Every now and again, a scenario arises that prompts us to be more creative. Sometimes it is a good reason that inspires us, and other times it is a chain of bad occurrences, which is exactly what we will address in this article. COVID-19 rocked the globe and produced a number of difficulties, one of which is a large amount of plastic trash that is cluttering landfills and becoming a severe problem. There are several answers to the same problem, and in this case, one innovation does not eliminate the other. Let’s analyze which innovative designs popped just when we needed them the most.
Automated face mask recycling system
Two Warsaw University of Technology students have received a national Dyson prize for their invention of the machine to clean and recycle medical face masks, therefore reducing plastic waste. They gave their innovation a name. It’s called the Xtrude Zero, and it can take in face masks and produce reusable plastic pellets. Masks are cut apart and their layers are separated before being shredded. Shredded bits are then fused together under the heat source to produce a continuous strand of filament. There is a rotary blade in charge of chopping the filament into pellets. Finally, the pellets are disinfected by passing them via a UV light before they come out.

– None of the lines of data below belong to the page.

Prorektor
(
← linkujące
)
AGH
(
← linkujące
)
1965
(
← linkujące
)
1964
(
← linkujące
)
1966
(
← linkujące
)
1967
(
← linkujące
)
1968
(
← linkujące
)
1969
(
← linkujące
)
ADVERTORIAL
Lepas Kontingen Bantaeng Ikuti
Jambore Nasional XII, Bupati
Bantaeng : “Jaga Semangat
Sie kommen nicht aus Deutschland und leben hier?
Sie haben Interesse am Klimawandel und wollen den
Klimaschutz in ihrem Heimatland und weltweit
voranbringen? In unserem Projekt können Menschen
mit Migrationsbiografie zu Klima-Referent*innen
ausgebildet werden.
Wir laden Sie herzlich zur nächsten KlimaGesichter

Because of its small size, the machine may be put in almost any public location, making it accessible to the general population. Because it is modular, it may be quickly expanded up to a big operation, maximizing the number of face masks recycled. The concept is based on a technology that is already in use (vending machines), making it simple to produce utilizing existing infrastructure with minor modifications.
Discarded face masks used to create plastic stools
A Kaywon University design student gathered thousands of discarded face masks from campus and developed a method to recycle them into multicolored stools. South Korean designer Haneul Kim came up with the concept to upcycle discarded face masks into stackable stools in order to raise attention to the environmental crisis that single-use face masks are causing. Kim believes that this initiative, Stack & Stack, will serve as an example of how face masks may be diverted from contaminating our seas and landfills.

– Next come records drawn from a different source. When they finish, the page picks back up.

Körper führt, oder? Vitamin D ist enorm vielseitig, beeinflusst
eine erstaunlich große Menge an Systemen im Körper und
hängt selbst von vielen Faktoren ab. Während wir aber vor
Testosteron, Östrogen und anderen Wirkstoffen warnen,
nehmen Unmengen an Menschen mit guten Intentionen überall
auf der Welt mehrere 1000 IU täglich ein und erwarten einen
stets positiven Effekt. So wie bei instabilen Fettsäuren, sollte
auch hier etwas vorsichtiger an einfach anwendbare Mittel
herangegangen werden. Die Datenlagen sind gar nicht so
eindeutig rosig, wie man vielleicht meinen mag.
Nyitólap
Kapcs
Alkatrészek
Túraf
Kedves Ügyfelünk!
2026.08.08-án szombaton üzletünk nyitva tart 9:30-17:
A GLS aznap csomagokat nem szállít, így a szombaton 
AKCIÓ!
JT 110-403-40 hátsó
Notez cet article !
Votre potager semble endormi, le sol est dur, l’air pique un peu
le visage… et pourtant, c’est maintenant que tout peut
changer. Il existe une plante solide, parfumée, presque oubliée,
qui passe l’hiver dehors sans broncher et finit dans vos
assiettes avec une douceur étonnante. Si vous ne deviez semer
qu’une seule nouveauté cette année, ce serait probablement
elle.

Kim placed mask collecting boxes on campus and emptied them on a regular basis to begin the process of transforming trash into usable everyday things. The masks were then quarantined for several days before being stacked inside a mold and melted one by one using a heat gun. The finished product requires no adhesive or resin to keep it together and is entirely built of recycled face masks with no additional ingredients. Even the marbled white, blue, and pink patterns on the seats are taken from the color of the original masks rather than from additional dyes or paints.